It's Only My Theory
One of my new favourite TV shows is BBC4’s It’s Only A Theory, where experts chat about their (often surprising) theories. Presenters Andy Hamilton and Reginald D Hunter, along with a weekly guest, review the theory with a good mix of comedy and honest discussion. It’s a bit like Dave Gorman’s Genius, but with genuine theories, and a bit less silliness. Watching it last night got me thinking about a theory I’d take to the panel (if I were an expert in something – which I’m not)…
The Brain is Not a Computer
I actually think the brain is a computer, if you define “computer” quite broadly as an information processing machine. And if you define “information”, “processing” and “machine” quite broadly too. What I’m actually saying it that the metaphor of the brain being like a desktop computer isn’t a very good one.
It is a useful metaphor to understand the difference between the brain and the mind (brain being the “hardware” and mind being the “software”), but that’s as far as it’ll take you. Beyond this, in any way you’d care to compare them, the brain and a computer are different.

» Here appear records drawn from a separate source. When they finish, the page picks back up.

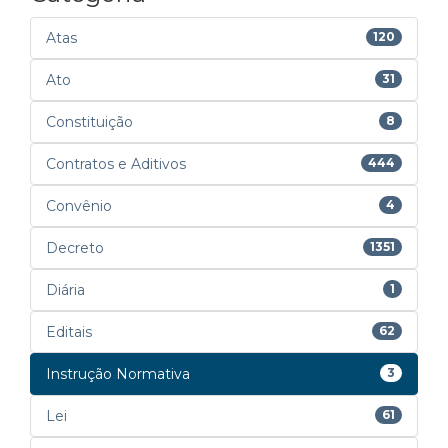
Atas
120
Ato
31
Constituição
8
Contratos e Aditivos
444
Convênio
4
Decreto
1351
Diária
1
Editais
62
Instrução Normativa
3
Lei
61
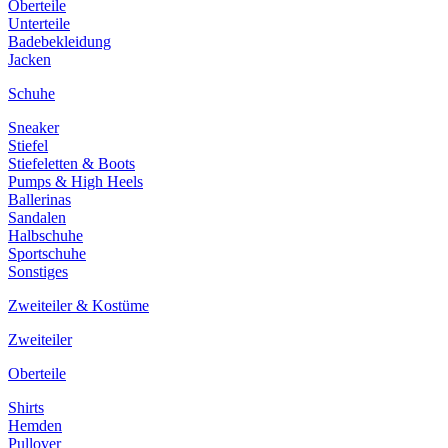
Oberteile
Unterteile
Badebekleidung
Jacken
Schuhe
Sneaker
Stiefel
Stiefeletten & Boots
Pumps & High Heels
Ballerinas
Sandalen
Halbschuhe
Sportschuhe
Sonstiges
Zweiteiler & Kostüme
Zweiteiler
Oberteile
Shirts
Hemden
Pullover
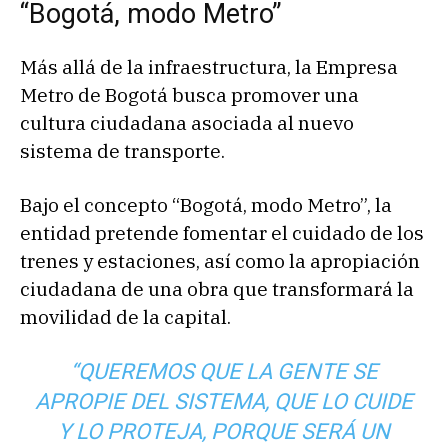
“Bogotá, modo Metro”
Más allá de la infraestructura, la Empresa
Metro de Bogotá busca promover una
cultura ciudadana asociada al nuevo
sistema de transporte.
Bajo el concepto “Bogotá, modo Metro”, la
entidad pretende fomentar el cuidado de los
trenes y estaciones, así como la apropiación
ciudadana de una obra que transformará la
movilidad de la capital.
“QUEREMOS QUE LA GENTE SE
APROPIE DEL SISTEMA, QUE LO CUIDE
Y LO PROTEJA, PORQUE SERÁ UN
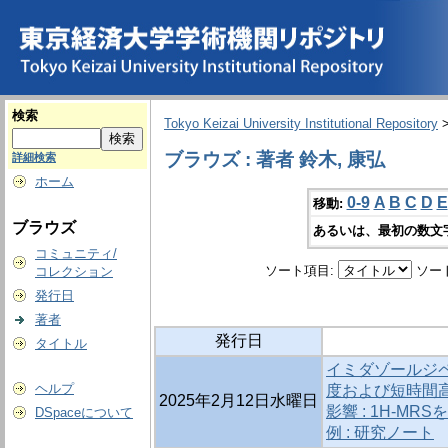
検索
Tokyo Keizai University Institutional Repository
ブラウズ : 著者 鈴木, 康弘
詳細検索
ホーム
0-9
A
B
C
D
E
移動:
ブラウズ
あるいは、最初の数文
コミュニティ/
ソート項目:
ソー
コレクション
発行日
著者
発行日
タイトル
イミダゾールジ
ヘルプ
度および短時間
2025年2月12日水曜日
影響 : 1H-M
DSpaceについて
例 : 研究ノート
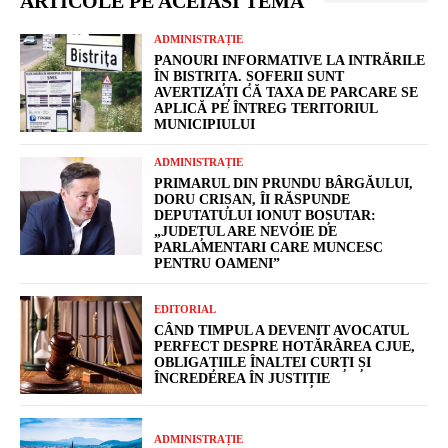
ARTICOLE PE ACEIASI TEMA
ADMINISTRAȚIE
PANOURI INFORMATIVE LA INTRĂRILE
ÎN BISTRIȚA. ȘOFERII SUNT
AVERTIZAȚI CĂ TAXA DE PARCARE SE
APLICĂ PE ÎNTREG TERITORIUL
MUNICIPIULUI
ADMINISTRAȚIE
PRIMARUL DIN PRUNDU BÂRGĂULUI,
DORU CRIȘAN, ÎI RĂSPUNDE
DEPUTATULUI IONUȚ BOȘUTAR:
„JUDEȚUL ARE NEVOIE DE
PARLAMENTARI CARE MUNCESC
PENTRU OAMENI”
EDITORIAL
CÂND TIMPUL A DEVENIT AVOCATUL
PERFECT DESPRE HOTĂRÂREA CJUE,
OBLIGAȚIILE ÎNALTEI CURȚI ȘI
ÎNCREDEREA ÎN JUSTIȚIE
ADMINISTRAȚIE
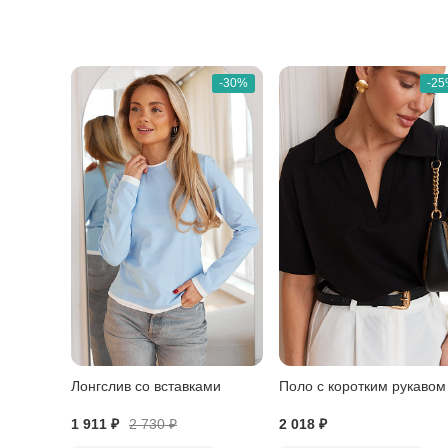
-30%
-2
Лонгслив со вставками
Поло с коротким рукавом
1 911 ₽
2 730
₽
2 018 ₽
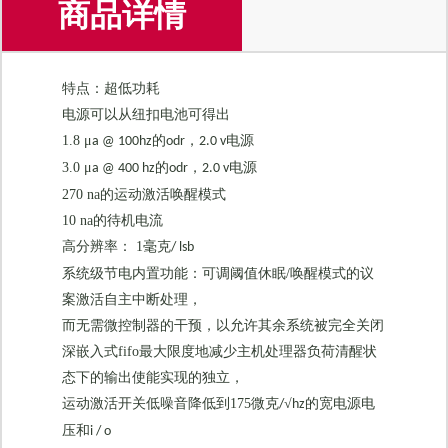
商品详情
特点：超低功耗
电源可以从纽扣电池可得出
1.8
μ
的
，
电源
a @ 100hz
odr
2.0 v
3.0
μ
的
，
电源
a @ 400 hz
odr
2.0 v
270 na
的运动激活唤醒模式
10 na
的待机电流
高分辨率：
1
毫克
/ lsb
系统级节电内置功能：可调阈值休眠
/
唤醒模式的议
案激活自主中断处理，
而无需微控制器的干预，以允许其余系统被完全关闭
深嵌入式
fifo
最大限度地减少主机处理器负荷清醒状
态下的输出使能实现的独立，
运动激活开关低噪音降低到
175
微克
√
的宽电源电
/
hz
压和
i / o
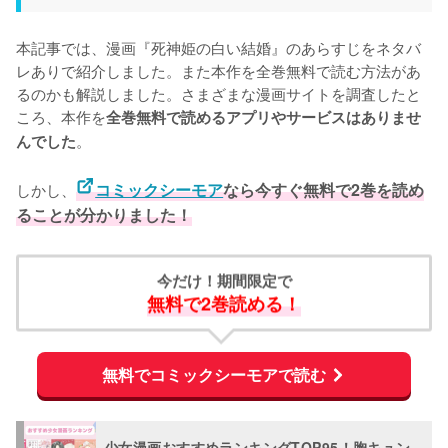
本記事では、漫画『死神姫の白い結婚』のあらすじをネタバ
レありで紹介しました。また本作を全巻無料で読む方法があ
るのかも解説しました。さまざまな漫画サイトを調査したと
ころ、本作を
全巻無料で読めるアプリやサービスはありませ
。
んでした
しかし、
コミックシーモア
なら今すぐ無料で2巻を読め
ることが分かりました！
今だけ！期間限定で
無料で2巻読める！
無料でコミックシーモアで読む
少女漫画おすすめランキングTOP95！胸キュン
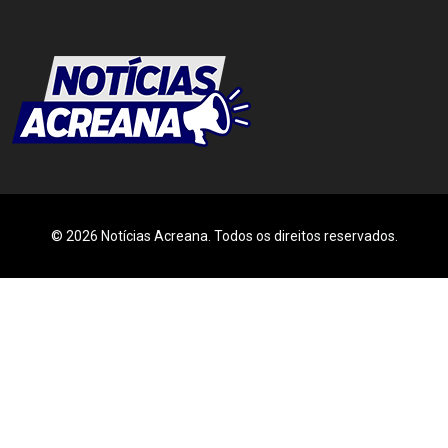
© 2026 Notícias Acreana. Todos os direitos reservados.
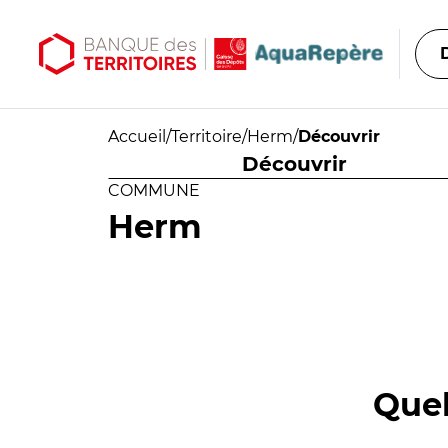
Aller au contenu principal
Aller au menu principal
Accueil
/
Territoire
/
Herm
/
Découvrir
Découvrir
COMMUNE
Herm
Quel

Computers are mostly serial processors, they do one thing at a time, in a pre-defined sequence. Parallel processing is becoming more and more common, but a quad-core processor is hardly comparable to the 100′000 plus processing units of the brian – neurons.

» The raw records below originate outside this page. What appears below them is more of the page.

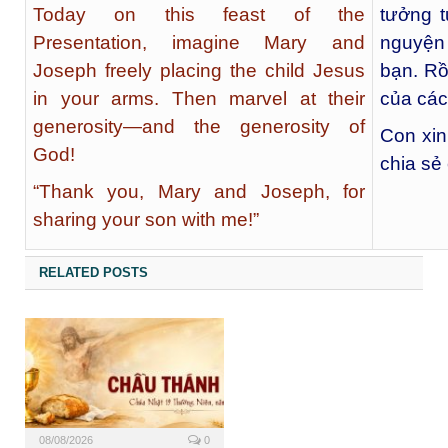
Today on this feast of the
tưởng 
Presentation, imagine Mary and
nguyện 
Joseph freely placing the child Jesus
bạn. Rồ
in your arms. Then marvel at their
của các
generosity—and the generosity of
Con xin
God!
chia sẻ
“Thank you, Mary and Joseph, for
sharing your son with me!”
RELATED POSTS
08/08/2026
0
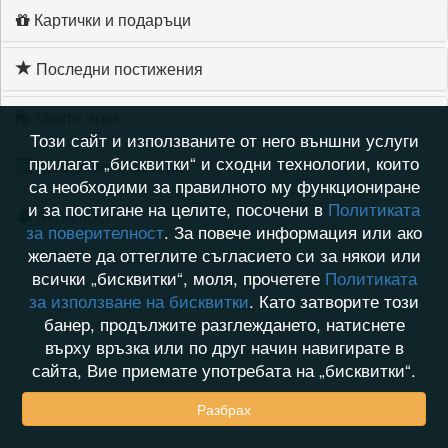
Картички и подаръци
Последни постижения
Моите игри
Този сайт и използваните от него външни услуги
прилагат „бисквитки“ и сходни технологии, които
Хронология на игри
са необходими за правилното му функциониране
и за постигане на целите, посочени в
Политиката
Активност
за поверителност
. За повече информация или ако
желаете да оттеглите съгласието си за някои или
всички „бисквитки“, моля, прочетете
Политиката
за използване на бисквитки
. Като затворите този
банер, продължите разглеждането, натиснете
върху връзка или по друг начин навигирате в
сайта, Вие приемате употребата на „бисквитки“.
Разбрах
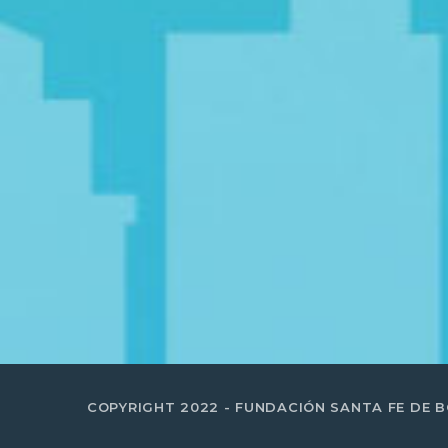
COPYRIGHT 2022 - FUNDACIÓN SANTA FE DE 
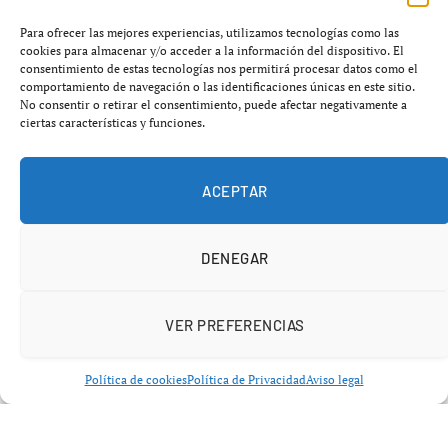
Polémica en O Grove:
Para ofrecer las mejores experiencias, utilizamos tecnologías como las
cookies para almacenar y/o acceder a la información del dispositivo. El
restricciones a autocaravanas
consentimiento de estas tecnologías nos permitirá procesar datos como el
comportamiento de navegación o las identificaciones únicas en este sitio.
desatan tensión turística
No consentir o retirar el consentimiento, puede afectar negativamente a
ciertas características y funciones.
abril 29, 2026
No hay comentarios
4 minutos
ACEPTAR
DENEGAR
VER PREFERENCIAS
Política de cookies
Política de Privacidad
Aviso legal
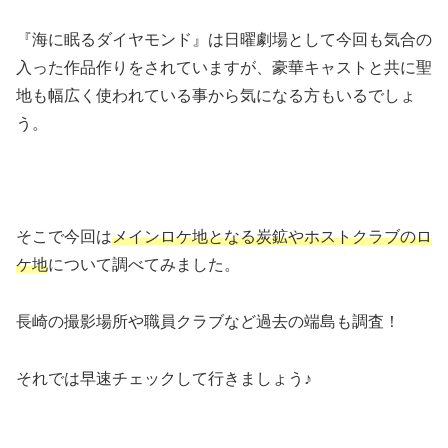
『海に眠るダイヤモンド』は日曜劇場として今回も気合の
入った作品作りをされていますが、豪華キャストと共に聖
地も幅広く使われている事から気になる方もいるでしょ
う。
そこで今回は
メインロケ地となる炭鉱やホストクラブのロ
ケ地
について調べてみました。
長崎の撮影場所や職員クラブなど過去の端島も調査！
それでは早速チェックして行きましょう♪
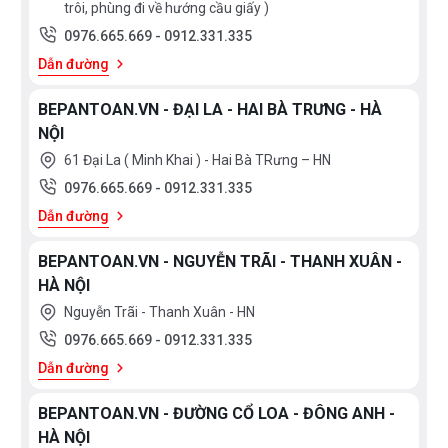
trôi, phùng đi về hướng cầu giấy )
0976.665.669
-
0912.331.335
Dẫn đường
BEPANTOAN.VN - ĐẠI LA - HAI BÀ TRƯNG - HÀ
NỘI
61 Đại La ( Minh Khai ) - Hai Bà TRưng – HN
0976.665.669
-
0912.331.335
Dẫn đường
BEPANTOAN.VN - NGUYỄN TRÃI - THANH XUÂN -
HÀ NỘI
Nguyễn Trãi - Thanh Xuân - HN
0976.665.669
-
0912.331.335
Dẫn đường
BEPANTOAN.VN - ĐƯỜNG CỔ LOA - ĐÔNG ANH -
HÀ NỘI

Computer memory is designed to store data accurately, for a long time. There are checksums and recovery processes built in to computers to ensure that the data stays the same as it’s moved between hard disks, RAM and across networks. Human memory is nothing like this. Information in our brians degrades over time. It is recalled, reviewed and rebuilt in many different ways, all the time. When we fist ‘make’ a memory, it’s already inaccurate. We don’t remember everything we see or hear, only the bits we find interesting at the time, or more accurately, the bits our brains tell us are probably the most interesting. When we recall memories the gaps are smoothed over by intuition and guesswork.
Computers break. They break a lot. For no apparent reason a computer can just stop working. This doesn’t happen to our brains, if parts of our brain has problems other parts can step in. Studies on amputees have shown that ‘unused’ parts of the motor cortex can be reused by neighbouring parts. This can give peculiar sensations like feeling a feather on a missing hand when it’s brushed against the cheek.

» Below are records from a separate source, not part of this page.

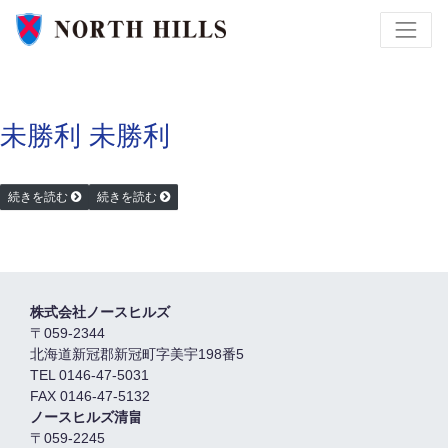
未勝利
未勝利
続きを読む
続きを読む
株式会社ノースヒルズ
〒059-2344
北海道新冠郡新冠町字美宇198番5
TEL 0146-47-5031
FAX 0146-47-5132
ノースヒルズ清畠
〒059-2245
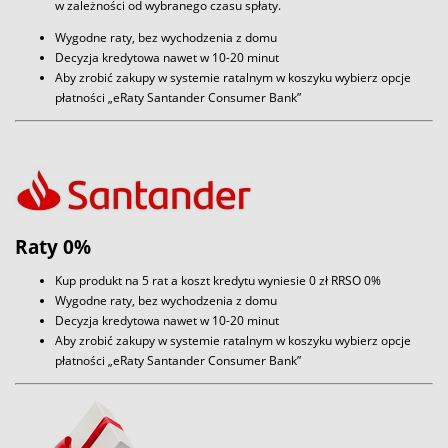
w zależności od wybranego czasu spłaty.
Wygodne raty, bez wychodzenia z domu
Decyzja kredytowa nawet w 10-20 minut
Aby zrobić zakupy w systemie ratalnym w koszyku wybierz opcje
płatności „eRaty Santander Consumer Bank”
Raty 0%
Kup produkt na 5 rat a koszt kredytu wyniesie 0 zł RRSO 0%
Wygodne raty, bez wychodzenia z domu
Decyzja kredytowa nawet w 10-20 minut
Aby zrobić zakupy w systemie ratalnym w koszyku wybierz opcje
płatności „eRaty Santander Consumer Bank”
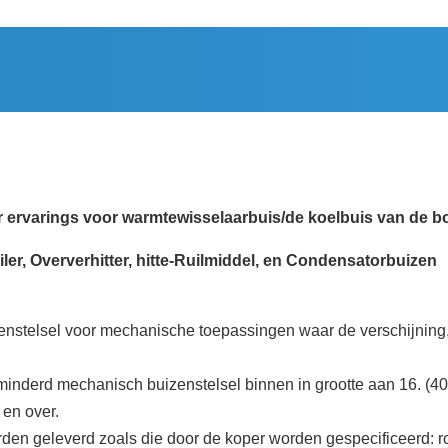
ervarings voor warmtewisselaarbuis/de koelbuis van de bo
iler, Oververhitter, hitte-Ruilmiddel, en Condensatorbuizen
uizenstelsel voor mechanische toepassingen waar de verschijni
minderd mechanisch buizenstelsel binnen in grootte aan 16. (406
 en over.
n geleverd zoals die door de koper worden gespecificeerd: ron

There’s three reasons, but there’s countless more. In nearly every way brains are good at the things that computers are bad at, and vice-versa. I’m not saying that computers can’t be programmed to act like brains, artificial neural network models are more common than you might think. But computers are also used to model, engine parts, bridges, traffic flow, economic strategies, wars and a ton of other things, none of which we compare to being ‘like’ computers.
So that’s my theory. ACCEPT or REJECT?